Che la politica possa essere una professione per tutta la vita è un’opinione legittima, non a caso alcune forze politiche difendono questa idea pubblicamente, ma l’ambiguità con cui il PD regolamenta questo tema è risibile. Il loro statuto prevede un massimo di 3 mandati in parlamento ma poi le deroghe che seguono consentono di fatto il mandato perpetuo. Il caso uscito in questi giorni sui giornali locali romagnoli riguarda il consigliere regionale Massimo Bulbi e conferma che per il PD alla voce ricambio della dirigenza c’è la foto di un piatto di tonnarelli cacio e pepe.
Massimo Bulbi entra in politica nel 1996 come assessore alla Cultura della Comunità Montana dell’Appennino Cesenate, poi viene eletto consigliere provinciale che ricopre dal 1999-2004; dal 2004 al 2014, per due mandati, diventa Presidente della Provincia di Forlì-Cesena, dal 2014 al 2019 è il sindaco del Comune di Roncofreddo. Dopo aver annunciato poco prima della fine del mandato comunale il suo ritiro dalla politica affermando: “Riprendo la mia vita professionale”, in occasione delle elezioni regionali del 2020 in Emilia-Romagna viene candidato ed eletto consigliere nella circoscrizione di Forlì-Cesena.
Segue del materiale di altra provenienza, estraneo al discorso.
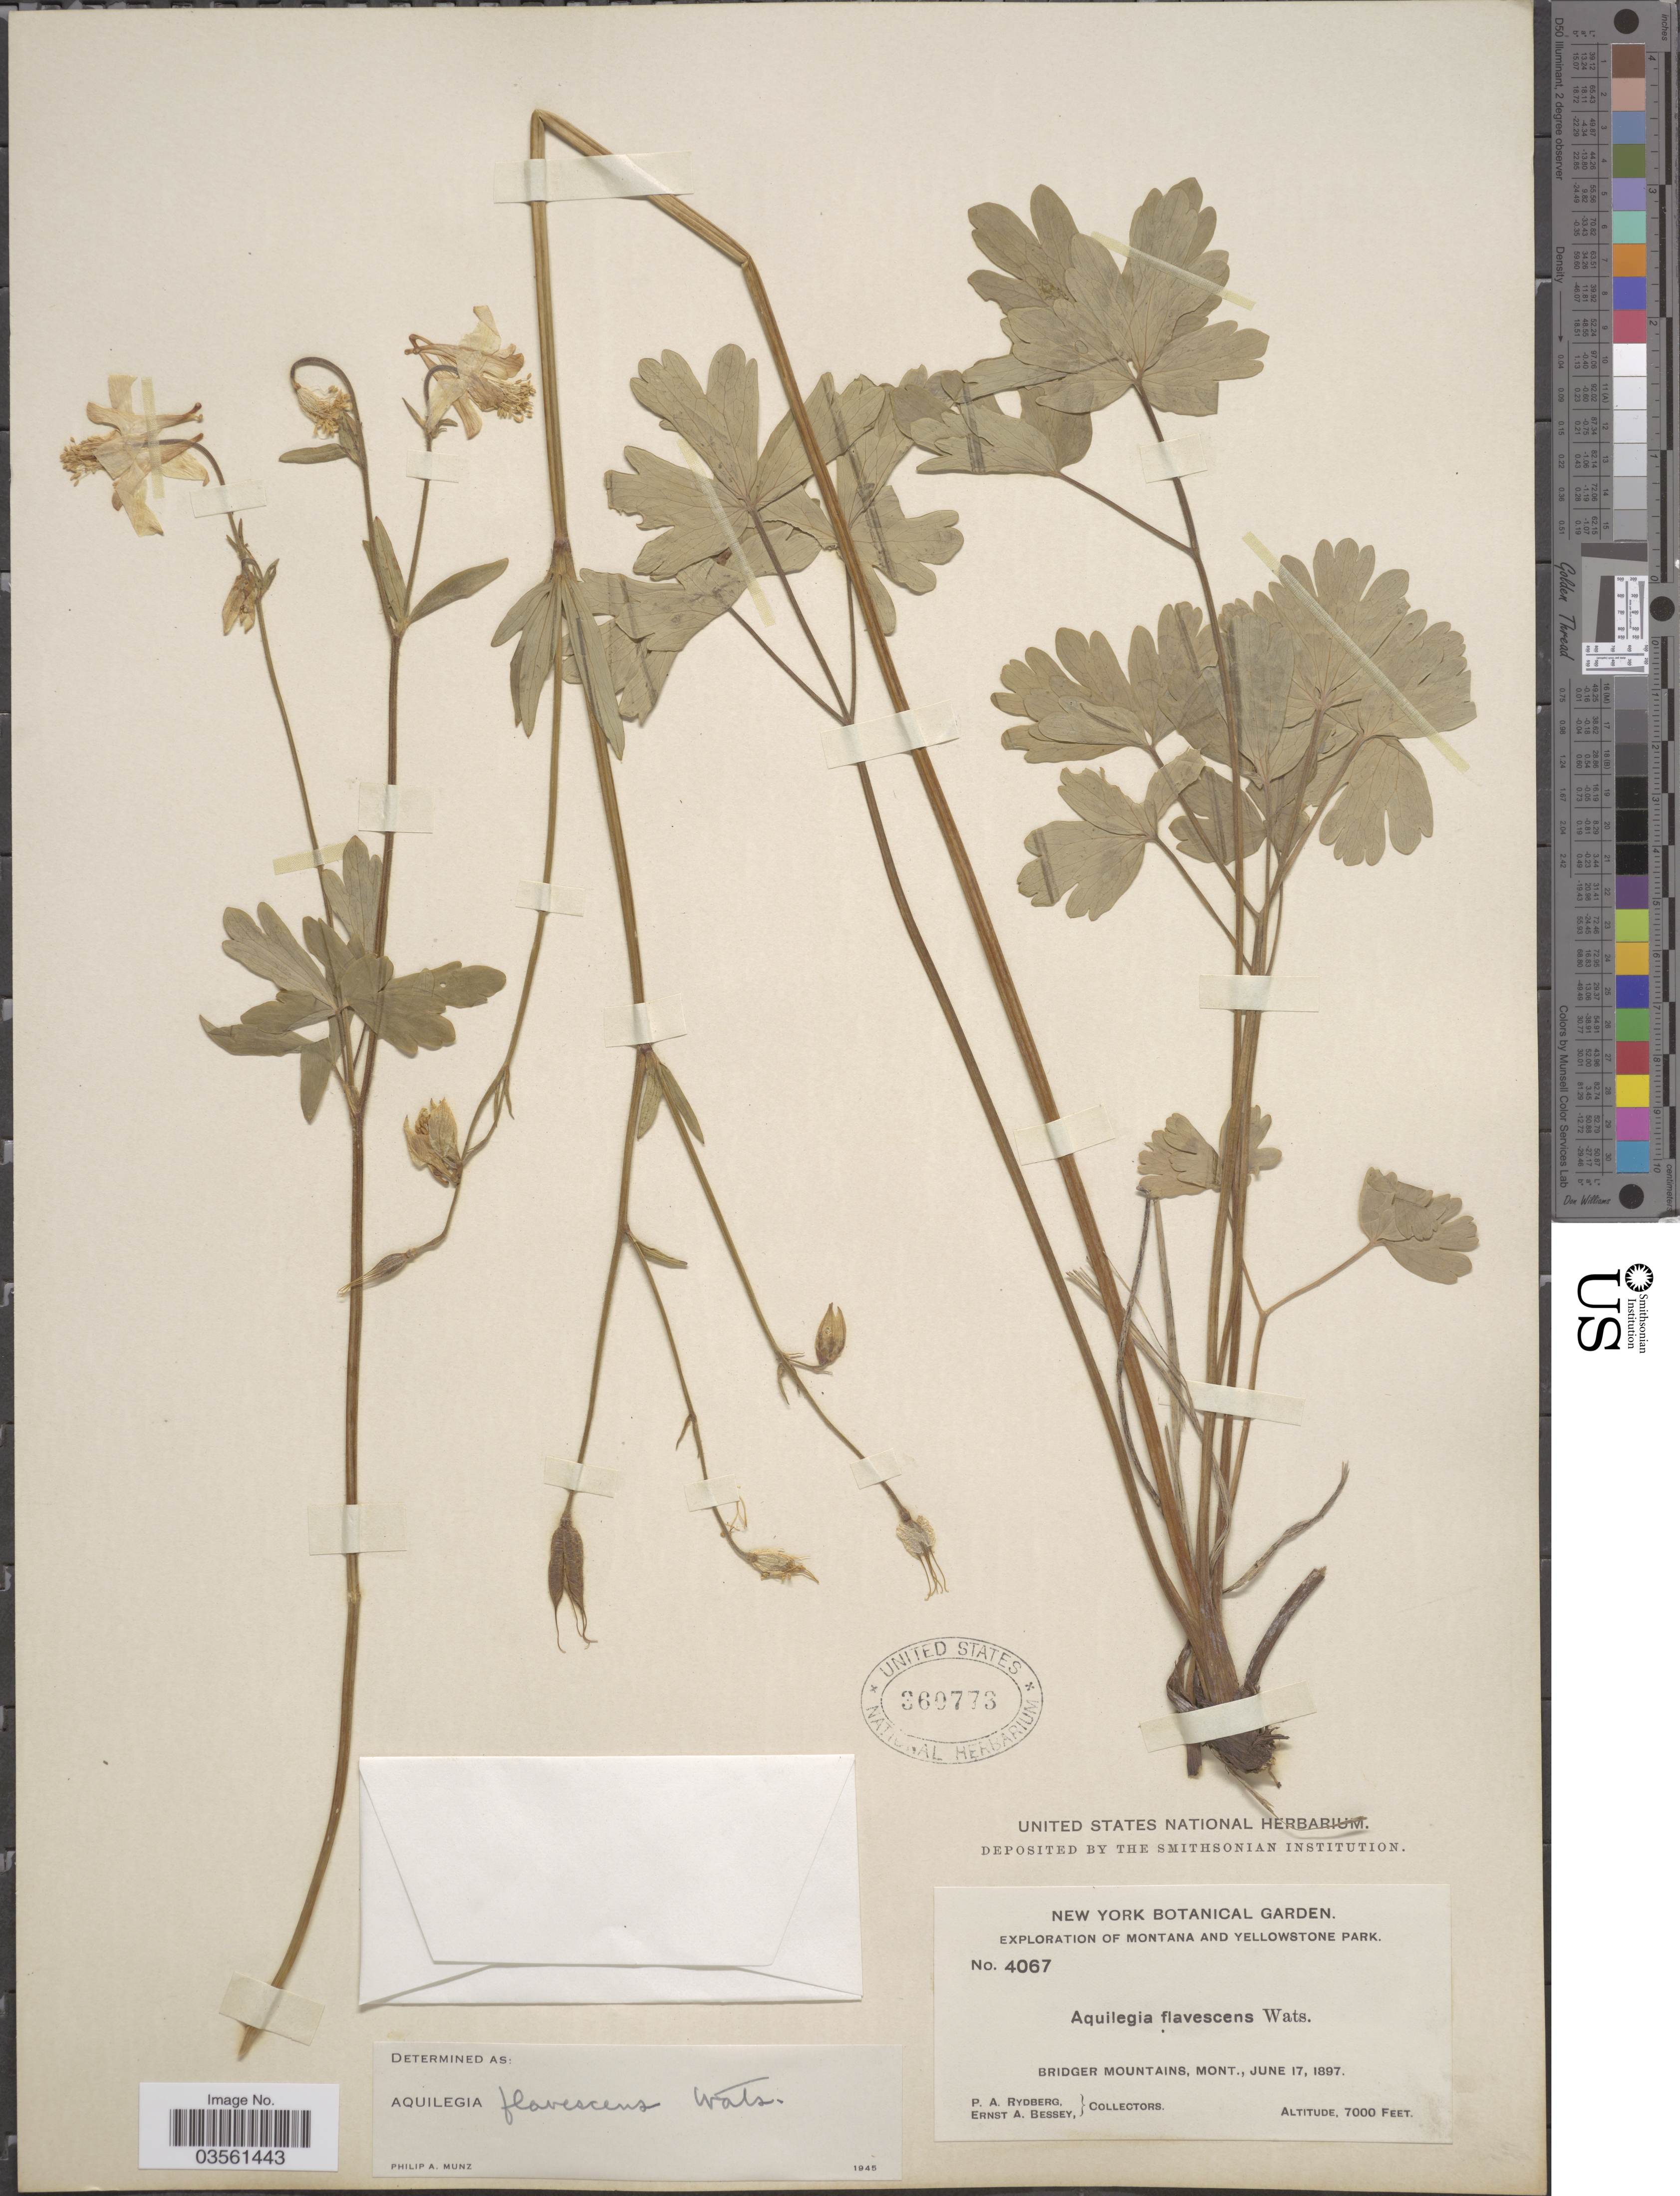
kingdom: Plantae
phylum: Tracheophyta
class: Magnoliopsida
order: Ranunculales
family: Ranunculaceae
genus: Aquilegia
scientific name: Aquilegia flavescens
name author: S. Watson in C. King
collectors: P. A. Rydberg & E. A. Bessey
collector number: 4067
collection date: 1897-06-17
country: United States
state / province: Montana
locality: Yellowstone Park. Bridger Mountains.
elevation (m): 2134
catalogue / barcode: US 360773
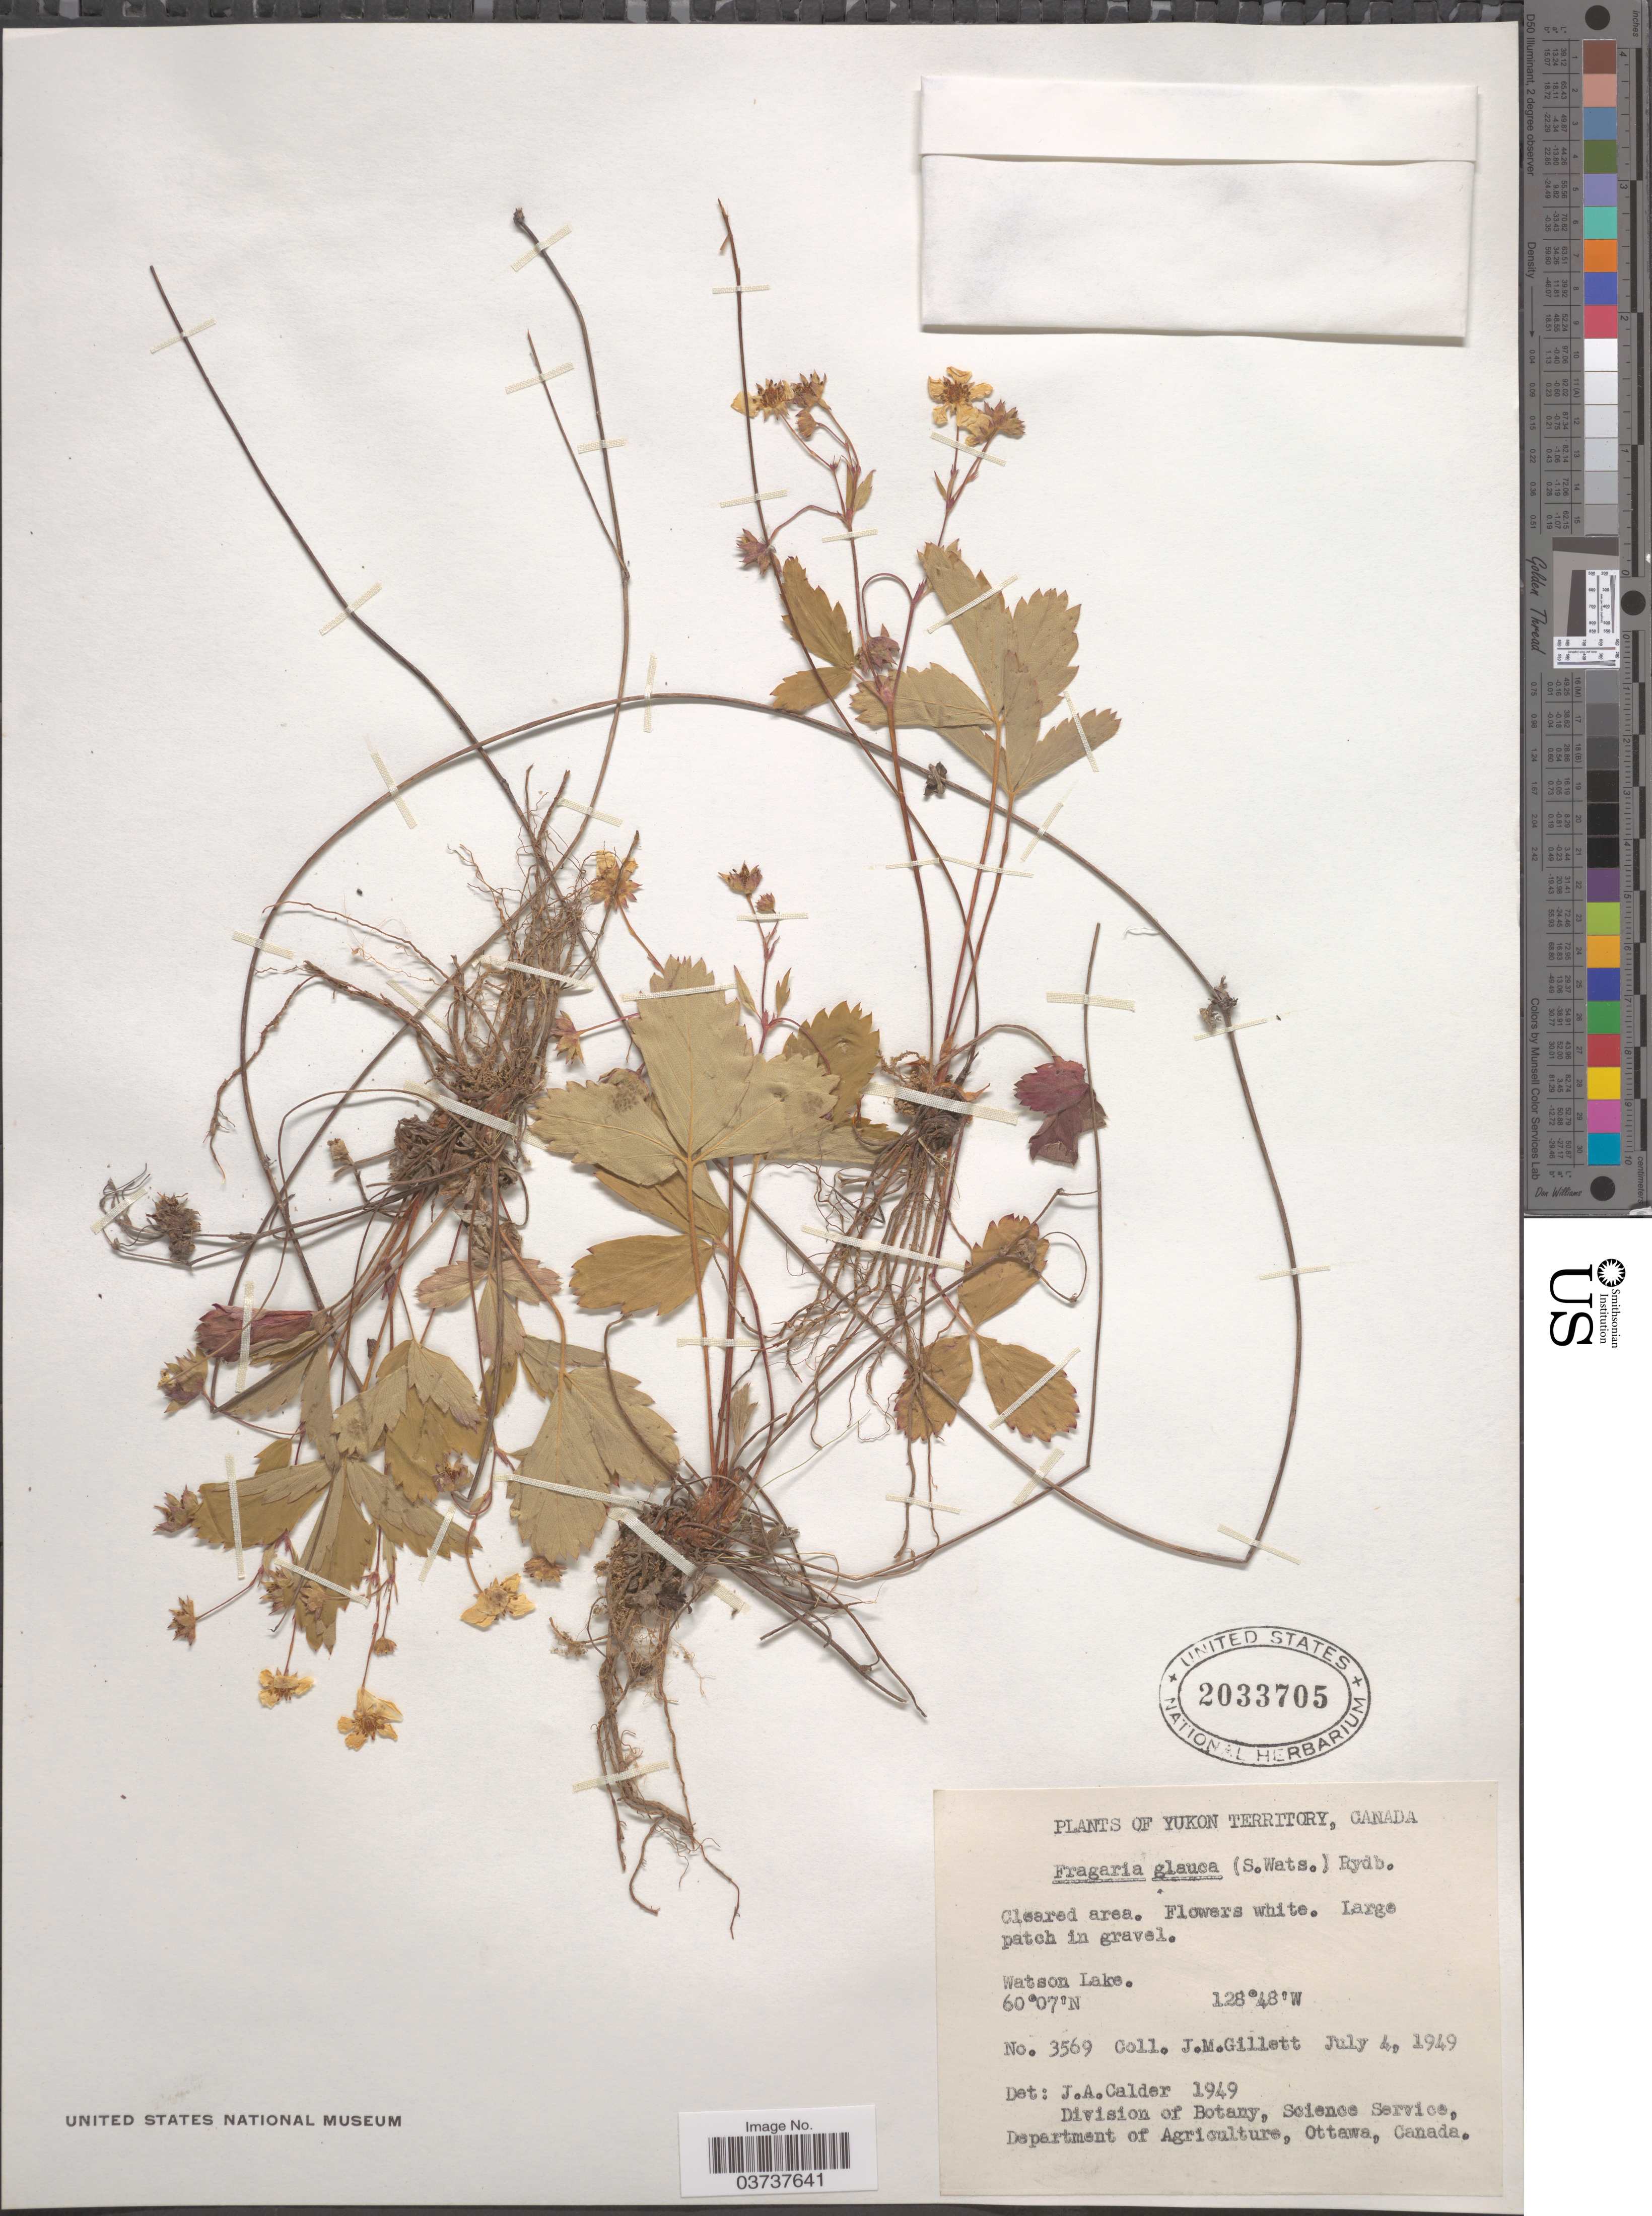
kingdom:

Nonostante non abbia mai fatto alcun mandato in parlamento la sua eventuale candidatura avrebbe bisogno comunque di una deroga. Infatti “Non sono candidabili coloro che ricoprono la carica di componenti degli organismi esecutivi e assembleari delle Regioni recita il Regolamento. Un’altra deroga offre la possibilità di essere candidato: “nelle Regioni che si trovino nell’ultimo anno di legislatura”, e questo purtroppo non è il suo caso. Ma ecco la deroga che potrà condurlo a Roma: per “i casi nei quali la Direzione nazionale conceda, su richiesta del Segretario nazionale, una deroga espressa “. Non è magnifico?
Vedremo se i dirigenti del PD sceglieranno o no di concedere a Massimo Bulbi una deroga alla deroga, ma riguardo alla regolamentazione del limite dei mandati elettorali, le norme sottoscritte dal PD, sono una presa per i fondelli al quadrato. Ma anziché norme, normette e deroghe varie aggiranti l’ostacolo, scrivere una regola che recita: “il segretario di partito in carica candida chi gli pare e dove gli pare” non sarebbe più coerente? Mica è illegale la fossilizzazione politica dei propri dirigenti. Resta però il fatto che quando si prende un impegno con i propri elettori, qualsiasi sia l’incarico elettivo assunto, lo si deve ricoprire fino alla fine e quello assunto da Bulbi in regione termina tra 3 anni. Non dovrebbe certamente essere lui a chiedere una deroga e a dir la verità e per lo stesso motivo, nemmeno il PD cesenate avrebbe dovuto indicare il suo nome all’unanimità. Ma forse l’impegno preso con l’elettorato era in deroga.